AVAILABLE DATA: Begin

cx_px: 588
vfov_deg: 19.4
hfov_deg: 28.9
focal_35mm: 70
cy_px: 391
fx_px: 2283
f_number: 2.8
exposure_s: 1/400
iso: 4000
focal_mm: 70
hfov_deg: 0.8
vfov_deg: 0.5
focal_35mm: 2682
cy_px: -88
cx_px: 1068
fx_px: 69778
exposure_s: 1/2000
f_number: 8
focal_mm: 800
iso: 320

AVAILABLE DATA: End
AVAILABLE DATA: Begin

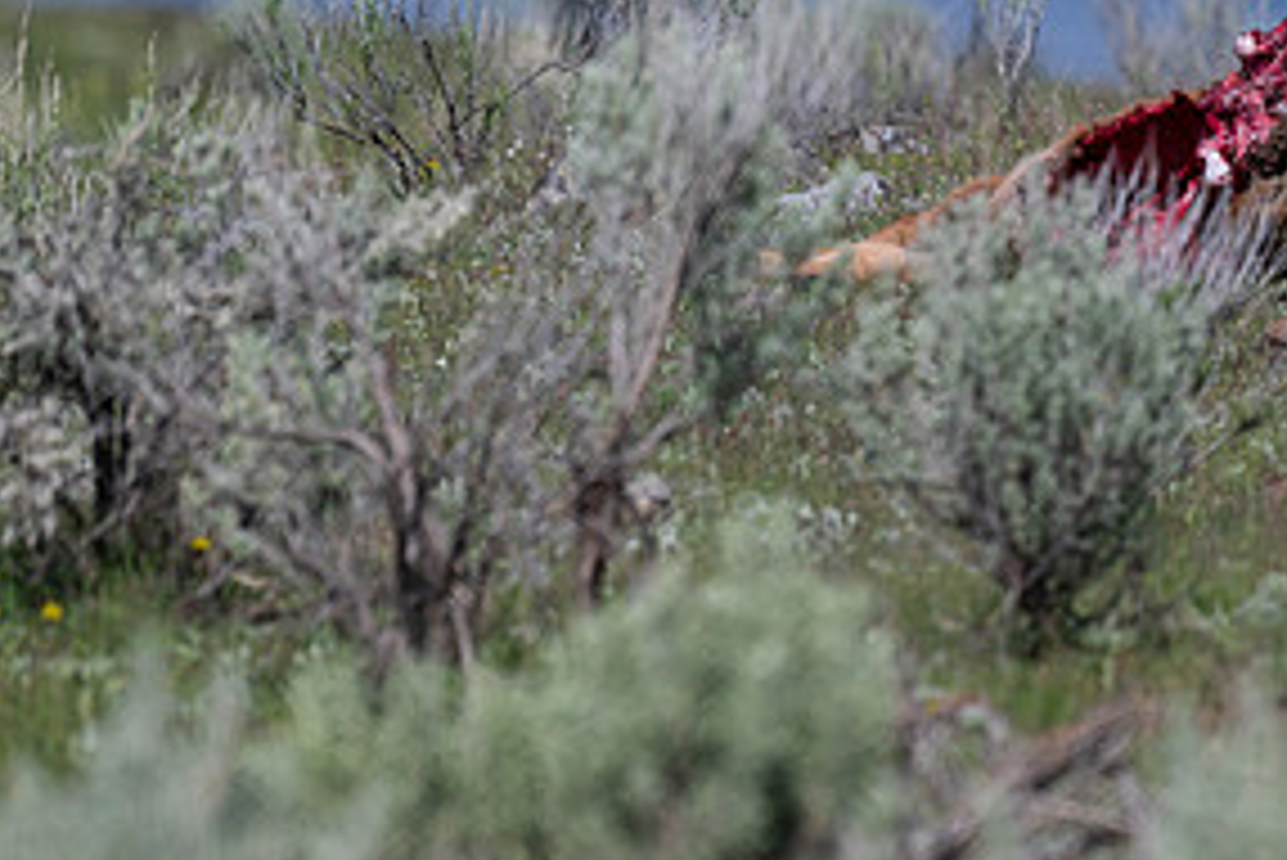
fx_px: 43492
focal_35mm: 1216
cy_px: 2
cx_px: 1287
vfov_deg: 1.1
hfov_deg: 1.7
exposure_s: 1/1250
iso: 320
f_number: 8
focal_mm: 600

AVAILABLE DATA: End

**WORK REQUEST**: Retype exactly, and only, the lines above from the one where "fx_px: 43492" occurs up to and including the one where "focal_mm: 600" occurs.

**WRITTEN SOLUTION**:
fx_px: 43492
focal_35mm: 1216
cy_px: 2
cx_px: 1287
vfov_deg: 1.1
hfov_deg: 1.7
exposure_s: 1/1250
iso: 320
f_number: 8
focal_mm: 600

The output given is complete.